■ **WORK TO COMPLETE**:
Reproduce every line of text in the entries below word for word, and leave the pictures out of your answer.

----- RECORDS SHOWN -----

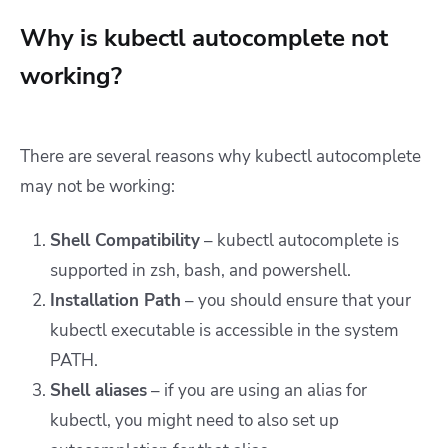
Why is kubectl autocomplete not
working?
There are several reasons why kubectl autocomplete
may not be working:
Shell Compatibility
– kubectl autocomplete is
supported in zsh, bash, and powershell.
Installation Path
– you should ensure that your
kubectl executable is accessible in the system
PATH.
Shell aliases
– if you are using an alias for
kubectl, you might need to also set up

-----

■ **EXERCISE RESULT**:
Why is kubectl autocomplete not
working?
There are several reasons why kubectl autocomplete
may not be working:
Shell Compatibility
– kubectl autocomplete is
supported in zsh, bash, and powershell.
Installation Path
– you should ensure that your
kubectl executable is accessible in the system
PATH.
Shell aliases
– if you are using an alias for
kubectl, you might need to also set up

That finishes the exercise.